Киевский князь Владимир Мономах в своем поучении сыновьям первым делом пишет: «Прежде всего. Бога ради и души своей, страх имейте Божий в сердце своем и милостыню подавайте нескудную, это ведь начало всякого добра».
«Тремя делами добрыми избавляться от них и побеждать их: покаянием, слезами и милостынею. И это вам, дети мои, не тяжкая заповедь Божия, как теми делами тремя избавиться от грехов своих и царствия небесного не лишиться. Бога ради, не ленитесь, молю вас, не забывайте трех дел тех, не тяжки ведь они; ни затворничеством, ни монашеством, ни голоданием, которые иные добродетельные претерпевают, но малым делом можно получить милость Божию».

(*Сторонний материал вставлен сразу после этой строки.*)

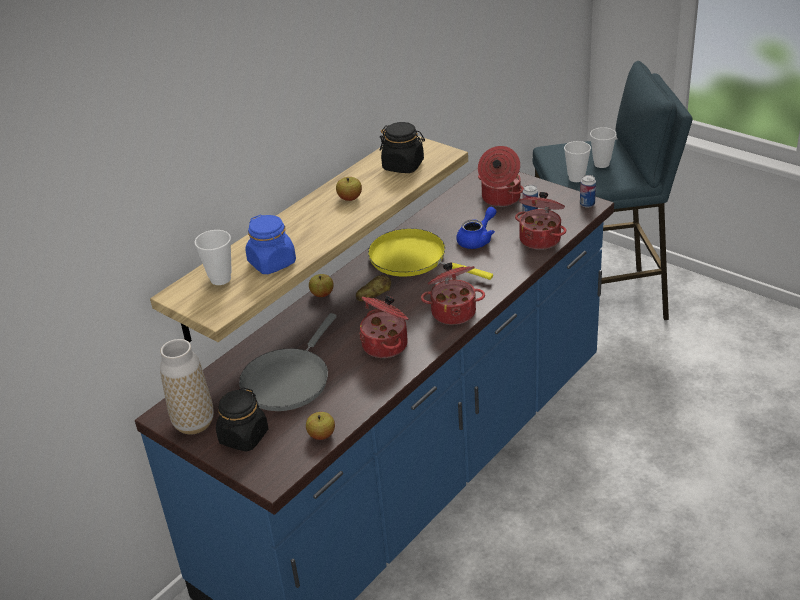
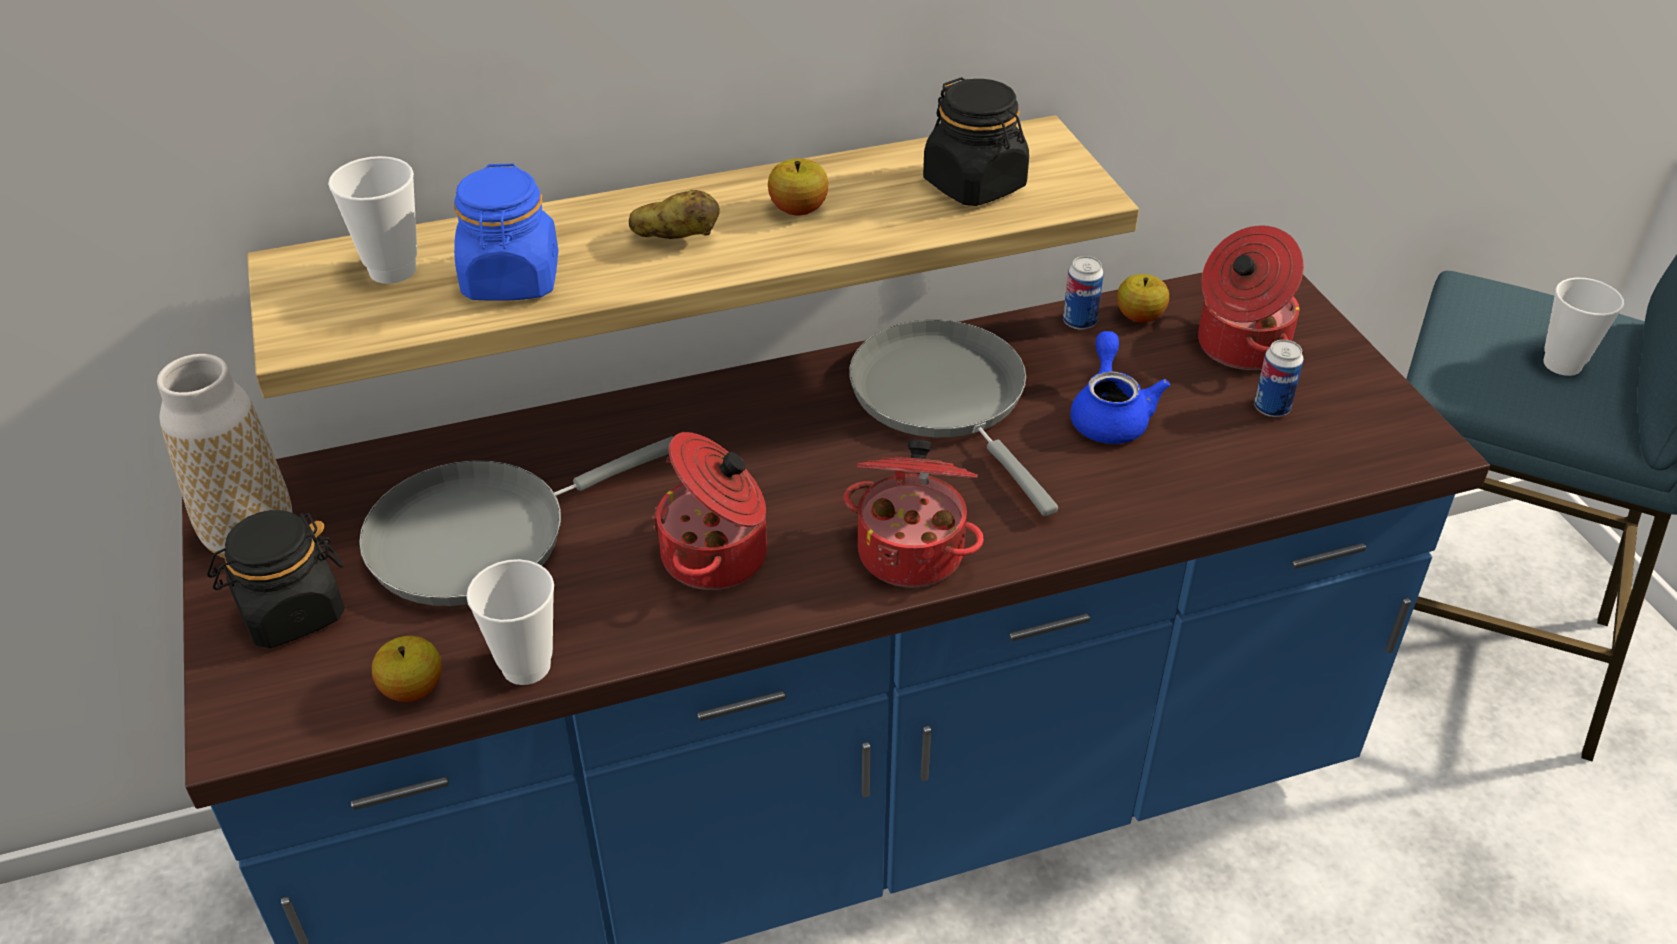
camera: 30 degrees right, 5 degrees up
apple [309,274,334,297] -> apple moved to [1117,274,1169,323]
potato [356,275,391,301] -> potato moved to [629,190,720,239]
yellow frying pan [368,229,493,280] -> grey frying pan [849,320,1058,516]
blue teapot [456,207,497,249] -> blue teapot turned 75 degrees counterclockwise [1070,331,1170,444]
cooking pot [515,192,566,250] -> none
cup [564,141,591,182] -> cup moved to [467,559,554,685]
can [580,175,596,208] -> can moved to [1063,256,1104,330]

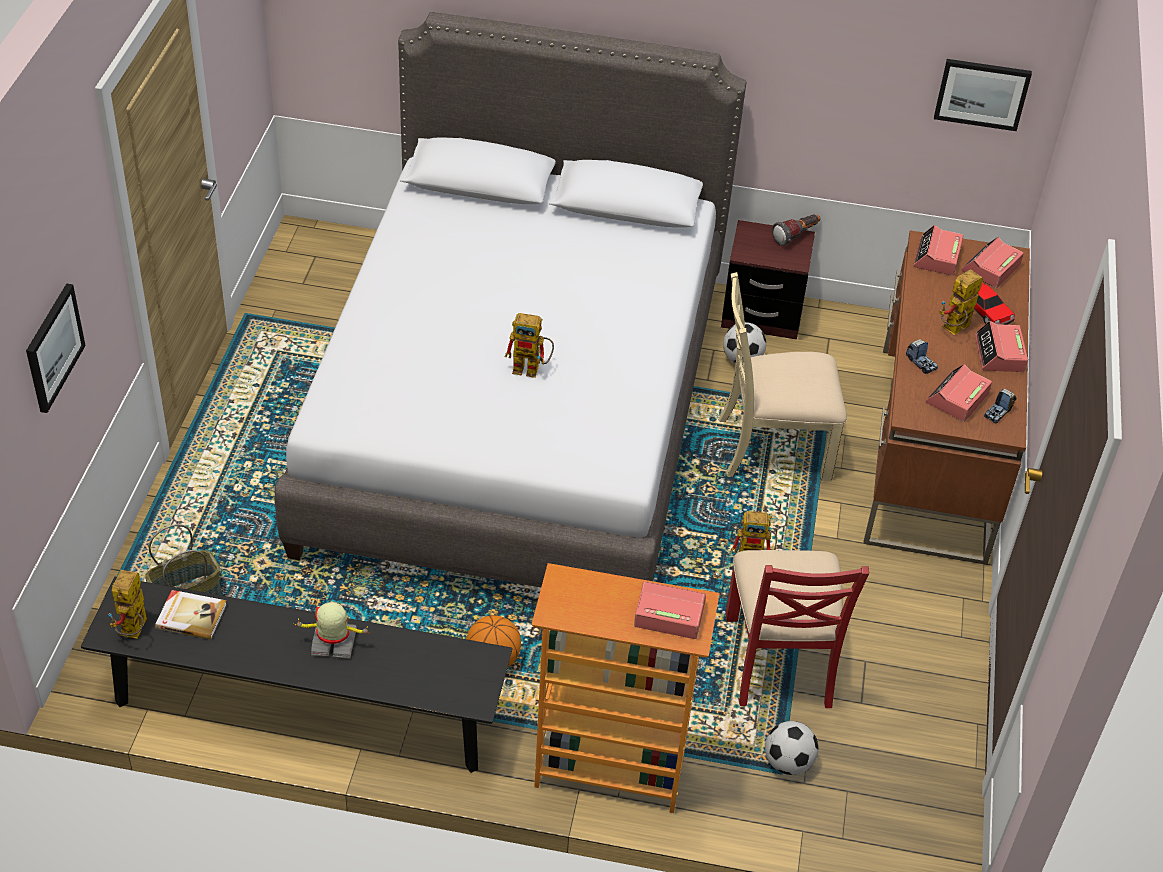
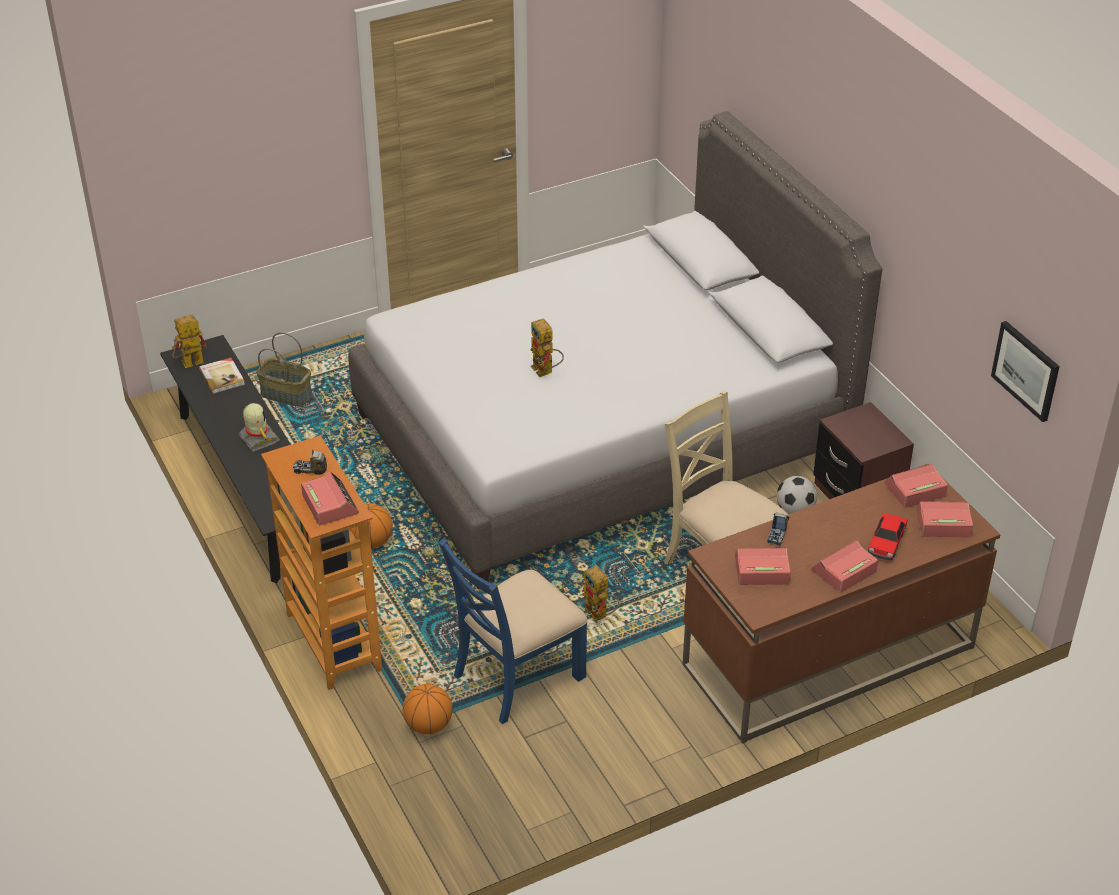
camera: 55 degrees right, 5 degrees down
picture [26,283,86,413] -> none
red chair [726,550,869,708] -> blue chair [439,538,588,724]
football [765,721,819,775] -> basketball [403,684,453,735]
flashlight [772,214,821,246] -> none
toy robot [939,269,983,335] -> none
toy truck [984,389,1016,423] -> toy truck moved to [293,450,327,475]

Вот почему древняя Русь ценила только личную, непосредственную благотворительность. «В рай входят святой милостыней, — говорили в старину: — нищий богатым питается, а богатый нищего молитвой спасается».
Русские цари накануне больших праздников, делали тайные выходы в тюрьмы и богадельни, где из собственных рук давали милостыню. Нищенство считалось не экономическим бременем, не язвой общественного порядка, а одним из главных средств воспитания народа.
Вера без дел мертва, и поэтому нищий виделся живым орудием душевного спасения.
Впервые разборку городских нищих произвели при царе Федоре Алексеевиче, действительно беспомощных было велено содержать в приюте за казенный счет, а здоровым лентяям дали работу.
Иоанн Кронштадсткий в начале своей пастырской деятельности щедрой милостыней собирал толпы бродяг. Но впоследствии он убедился, что это не служит нравственному росту попрошаек, и организовал дома трудолюбия.
Сейчас государство борется с нищими, в основном одним образом, бесконечно гоняя их с места на место. Поскольку никакой указ сам по себе не в силах отменить явление, властям есть смысл придумать нищим более приемлемую социальную роль.
В Санкт Петербурге, например, провели эксперимент по адаптации деклассированных элементов. Городские власти их приобщают к труду, дают распространять прессу. Жители города в свою очередь понимают, что покупая газеты, они одновременно творят милостыню.
Милосердие, которое Глеб Жеглов в известном фильме окрестил поповским словом, не пустой звук, — это формула спасения. Ведь мир в конечном итоге спасет доброта.